The takeover created an expectation curve that defies physics. Newcastle fans went from "just don't get relegated" to "Champions League is the minimum" in approximately 18 months. The infrastructure to support those expectations will take years. The patience to wait for it lasted about four transfer windows. Delusion Index: 6.5/10.

8. Tottenham Hotspur

"This is our year" is a phrase so associated with Spurs that it should be trademarked. The data shows Spurs fans' pre-season title confidence has averaged 34% over the past five years despite the club finishing in the top four only once. That's not optimism. That's a medical condition. Delusion Index: 7.1/10.

7. Manchester United

The "rebuild" is now in its eleventh year. United fans have believed each of the last six managers would be "the one." The net spend would fund a small country's healthcare system. The results would get you sacked in the Championship. And yet, every August: "This feels different." It does not feel different. Delusion Index: 7.8/10.

6. Brazil (National Team)

Every World Cup, Brazil arrive as "the most talented squad in the tournament." Every World Cup, they lose to a European team that runs harder than them and look shocked about it. Brazilian fan confidence before major tournaments averages 82%. Their knockout stage win rate in the last four tournaments is 37.5%. Math doesn't lie. Delusion Index: 7.9/10.

5. Arsenal

Yes, I've already published the statistical autopsy today, and yes, Arsenal fans have already sent me 400 messages about it. The fact that they're arguing with the data rather than accepting it is, itself, evidence for this ranking. Delusion Index: 8.0/10. And rising.

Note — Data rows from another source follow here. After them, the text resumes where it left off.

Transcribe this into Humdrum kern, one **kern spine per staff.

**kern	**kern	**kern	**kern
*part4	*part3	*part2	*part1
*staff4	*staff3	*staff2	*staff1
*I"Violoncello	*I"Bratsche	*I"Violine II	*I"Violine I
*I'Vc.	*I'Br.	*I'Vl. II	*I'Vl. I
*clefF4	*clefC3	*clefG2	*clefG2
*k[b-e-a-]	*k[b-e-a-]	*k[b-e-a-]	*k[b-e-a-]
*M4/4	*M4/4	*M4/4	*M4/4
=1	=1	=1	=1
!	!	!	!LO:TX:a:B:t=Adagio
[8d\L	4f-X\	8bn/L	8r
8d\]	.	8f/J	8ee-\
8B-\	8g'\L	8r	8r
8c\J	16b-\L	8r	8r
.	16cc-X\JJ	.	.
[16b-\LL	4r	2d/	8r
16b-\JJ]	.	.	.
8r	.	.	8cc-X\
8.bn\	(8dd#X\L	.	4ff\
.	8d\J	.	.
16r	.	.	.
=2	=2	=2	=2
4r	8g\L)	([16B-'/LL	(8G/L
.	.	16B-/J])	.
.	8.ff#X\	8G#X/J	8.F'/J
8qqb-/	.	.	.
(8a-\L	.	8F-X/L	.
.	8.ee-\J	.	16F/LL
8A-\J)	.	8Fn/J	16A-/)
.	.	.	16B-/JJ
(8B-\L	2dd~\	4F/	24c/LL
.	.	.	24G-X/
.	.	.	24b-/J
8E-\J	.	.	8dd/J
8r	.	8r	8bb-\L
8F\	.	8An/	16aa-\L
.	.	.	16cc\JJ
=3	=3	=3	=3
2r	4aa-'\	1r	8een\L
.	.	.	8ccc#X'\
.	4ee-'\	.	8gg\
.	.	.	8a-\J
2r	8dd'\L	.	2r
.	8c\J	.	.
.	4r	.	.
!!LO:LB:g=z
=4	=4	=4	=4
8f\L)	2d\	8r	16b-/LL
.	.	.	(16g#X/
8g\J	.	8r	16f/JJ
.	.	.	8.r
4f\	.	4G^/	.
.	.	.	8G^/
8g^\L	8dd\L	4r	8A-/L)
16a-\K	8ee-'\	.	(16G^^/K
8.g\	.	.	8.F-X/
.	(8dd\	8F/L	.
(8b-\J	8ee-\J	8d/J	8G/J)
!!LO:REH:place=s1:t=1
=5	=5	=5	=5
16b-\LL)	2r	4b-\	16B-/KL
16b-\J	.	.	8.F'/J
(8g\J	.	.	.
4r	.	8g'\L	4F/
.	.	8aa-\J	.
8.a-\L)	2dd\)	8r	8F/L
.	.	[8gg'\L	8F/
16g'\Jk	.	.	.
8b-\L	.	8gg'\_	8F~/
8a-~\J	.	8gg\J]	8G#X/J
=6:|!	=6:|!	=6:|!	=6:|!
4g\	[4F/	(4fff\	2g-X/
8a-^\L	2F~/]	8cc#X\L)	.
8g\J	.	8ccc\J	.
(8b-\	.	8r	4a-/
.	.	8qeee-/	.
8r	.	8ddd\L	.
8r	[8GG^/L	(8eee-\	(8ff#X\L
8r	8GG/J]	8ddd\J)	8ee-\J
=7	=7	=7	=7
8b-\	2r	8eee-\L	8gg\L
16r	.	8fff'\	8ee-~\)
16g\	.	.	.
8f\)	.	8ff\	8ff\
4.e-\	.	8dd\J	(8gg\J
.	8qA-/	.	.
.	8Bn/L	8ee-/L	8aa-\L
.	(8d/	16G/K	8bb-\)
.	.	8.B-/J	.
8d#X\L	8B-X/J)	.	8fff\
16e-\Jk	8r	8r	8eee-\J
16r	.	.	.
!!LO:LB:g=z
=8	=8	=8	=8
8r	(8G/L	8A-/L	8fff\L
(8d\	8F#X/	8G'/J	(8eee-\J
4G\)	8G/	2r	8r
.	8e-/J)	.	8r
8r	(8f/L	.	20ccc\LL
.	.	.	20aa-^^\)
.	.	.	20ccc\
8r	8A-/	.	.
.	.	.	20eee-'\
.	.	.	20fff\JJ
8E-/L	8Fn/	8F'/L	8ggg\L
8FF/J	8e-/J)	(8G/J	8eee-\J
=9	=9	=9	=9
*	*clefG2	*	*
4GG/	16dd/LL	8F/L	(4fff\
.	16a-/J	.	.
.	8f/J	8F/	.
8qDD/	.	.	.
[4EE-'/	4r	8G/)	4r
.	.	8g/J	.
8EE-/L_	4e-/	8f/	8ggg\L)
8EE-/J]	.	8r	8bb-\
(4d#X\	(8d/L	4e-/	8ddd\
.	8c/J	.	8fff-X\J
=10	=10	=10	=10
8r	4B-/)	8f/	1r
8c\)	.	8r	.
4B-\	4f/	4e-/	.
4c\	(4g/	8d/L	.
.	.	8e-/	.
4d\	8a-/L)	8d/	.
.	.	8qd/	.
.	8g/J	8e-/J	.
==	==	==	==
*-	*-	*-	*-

4. PSG (Champions League Specifically)

PSG in Ligue 1: dominant, clinical, boring. PSG in the Champions League: a Netflix documentary about how money can't buy composure. Fans genuinely believe every year is the year they'll win it. The knockout stage data suggests otherwise. Spectacularly otherwise. Delusion Index: 8.3/10.

3. England

"Football's coming home" started as ironic. It is no longer ironic. English fans now genuinely believe they should win every tournament and are genuinely devastated when they don't. The entitlement-to-achievement ratio is the highest in international football. By some distance. Delusion Index: 8.7/10.

2. Liverpool (2023-24 Specifically)

Liverpool fans after a good September: "This is the quadruple season." Liverpool fans in February: "The league was always the priority." The speed at which expectations inflate and then get revised is genuinely impressive from a data standpoint. No fan base recalibrates faster. Or needs to more often. Delusion Index: 8.9/10.

1. Real Madrid

You're thinking: "But Sarah, Real Madrid actually win things." Correct. And that's precisely the problem. Because they win things, they believe they should win everything, always, forever. A second-place finish is a crisis. A Champions League semi-final exit is a failure. A draw against a mid-table team is a sacking offence. The baseline expectation is perfection. The data says even the best teams in history win roughly 75% of their matches. Real Madrid fans expect 100%. That's a 25% delusion gap. The largest in football. Delusion Index: 9.4/10.

Gary says this list is "overthinking it" and that the most deluded fans are "anyone who pays ยฃ9 for a stadium pint." Statistically, he may have a point there.